How does different machines (ie house blow dryer vs oven) use different voltages?


I understand voltage is pressure and amps is current but how does different voltage work or more efficient for some items?

In: 2

It all depends on the power output needed by the appliance.

Power, usually referred to in the unit Watts for electricity, Watts = Volts * Amps.

By transmitting the electricity at a higher voltage you don’t need as many amps to deliver the same wattage. This can be more efficient because with higher amps you can lose more energy to heat in the wires, as the higher the current the more resistance it will experience from the conductors which will turn into heat, and you need thicker wires to carry more current.

If it plugs into your outlet, it uses the same voltage. That being said, some devices require a specialty outlet, although that’s typically for extra current, not voltage. Many devices will change (transform/convert/rectify) the voltage they receive to work with the internal circuits. This is what happens inside all those wall warts.

Now the question: why does a device work with different voltages?

Many electronic computational devices only use DC power, so you need to convert the AC from the wall into DC.

Within a device, certain components work at different voltages. A battery usually has a specific voltage that is set by chemistry. A CPU is designed to work at a lower voltage so that less heat is created from moving electrons around. Also, transistors are all rated for some maximum voltage before they burn out. The LEDs in a display are also optimized for a specific voltage. A lot of this is determined by material/physical constraints.
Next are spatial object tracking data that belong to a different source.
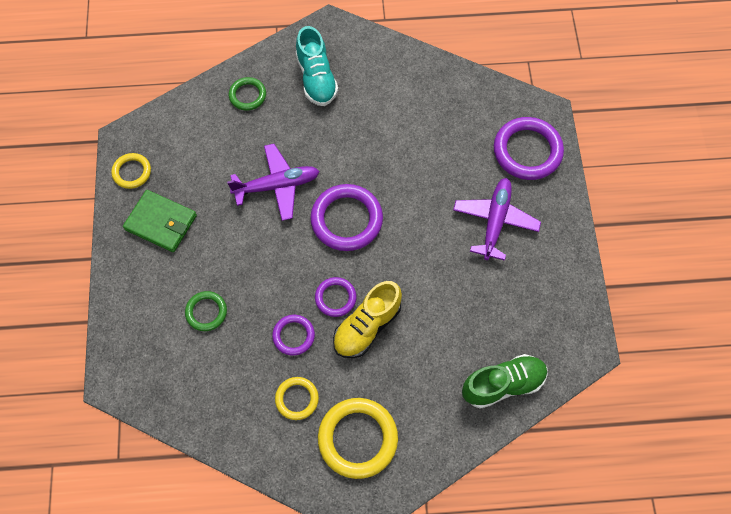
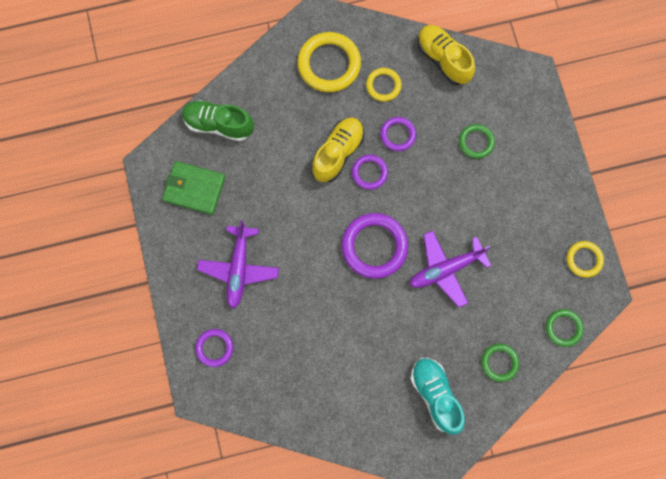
camera: 170 degrees right, 10 degrees up
(161, 222) = (540, 215): green wallet -> green wallet (194, 188)
(175, 115) = (563, 328): none -> green ring
(216, 420) = (443, 59): none -> yellow shoe
(503, 384) = (218, 124): green shoe -> green shoe turned 45 degrees clockwise
(527, 151) = (214, 348): purple ring -> purple ring, size x0.56

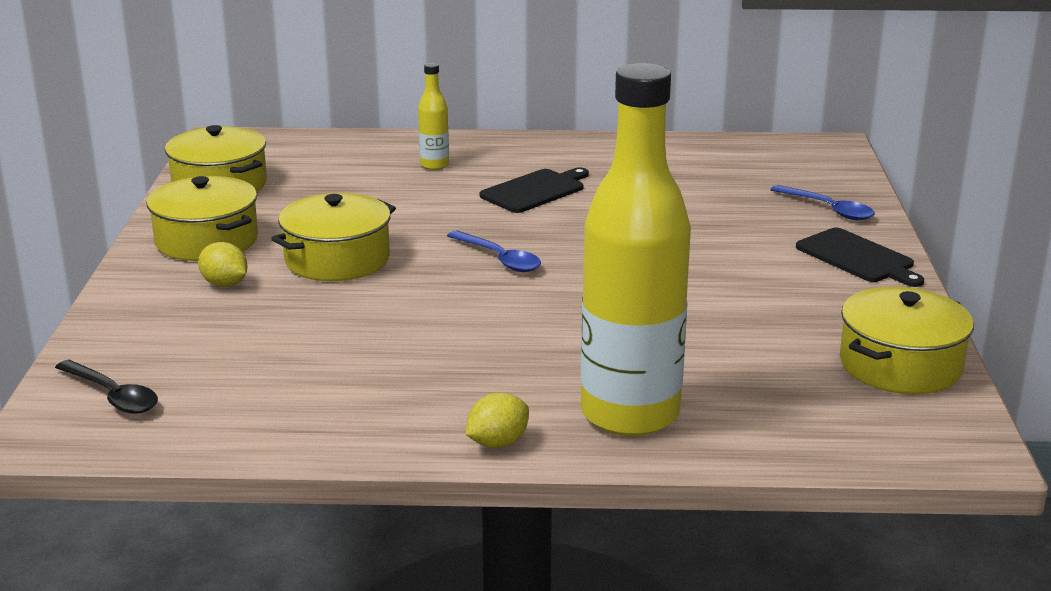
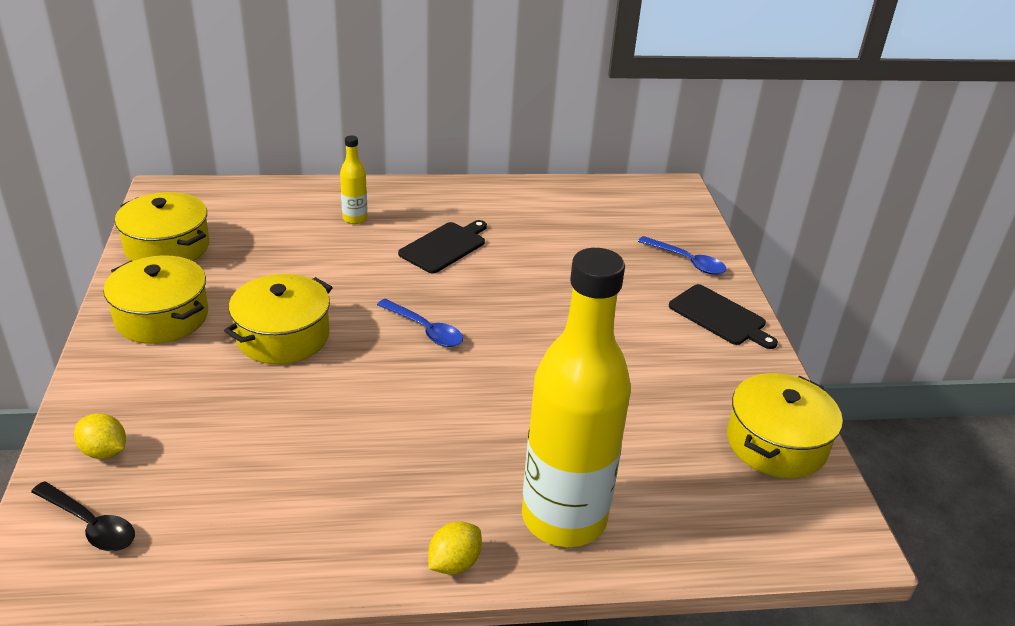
camera: 10 degrees left, 10 degrees up
(225, 284) = (184, 371): yellow lemon -> yellow lemon (104, 451)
Other devices, like audio amplifiers require large voltage rails to support the large voltage swings required to power a loudspeaker at an appropriate volume, (typically around +/-50V). A tube amplifier will need to create even higher voltages (>100V) in order to correctly bias the tubes, otherwise they don’t work correctly.

An LED lightbulb is highly efficient and doesn’t require much energy. An incandescent bulb creates light from the resistive heat loss in the filament, so you need a high voltage to get enough light. A CRT television requires huge voltages to create the magnetic fields to aim the electrons shooting at the screen.

Motors, like in a hair dryer, or a washing machine, or a CD tray, come in many different shapes and sizes. There are AC motors, and DC motors, which have different properties and react differently to applied current. Choosing the right motor depends on required torque, speed, size, power consumption, etc etc. Again, different size motors are optimized for different voltages depending on where they will be used.

In all of these devices there are transformers that take the wall voltage and convert them to whatever the designers decided would work best. Some parts require high voltage/power to work correctly, other parts are very small and fragile, and would break if subjected to high voltages.

As a side note, In an ELI5 sense, yes, voltage is analogous to pressure, but they’re different. The units of voltage are actually joules/coulomb. Meaning, voltage measures the amount of energy gained or lost moving a coulomb of charge across said voltage change. To bring back to pressure, voltage measures the tendency for electrons to want to move to a higher voltage (because electrons are negatively charged), similar to how a rock will want to move downward towards the earth.

Electrical devices consume power measured in watts. Watts can be simplified as volts times amps. Wire has a voltage rating based on the insulation and an amperage rating based mostly on its diameter. I have a wall oven rated at 3100 watts. At 120 volts the oven draws 25.8 amps; at 240 volts it draw 12.9 amps and consequently can be wired safely with a smaller diameter wire which is cheaper to buy and easier to install.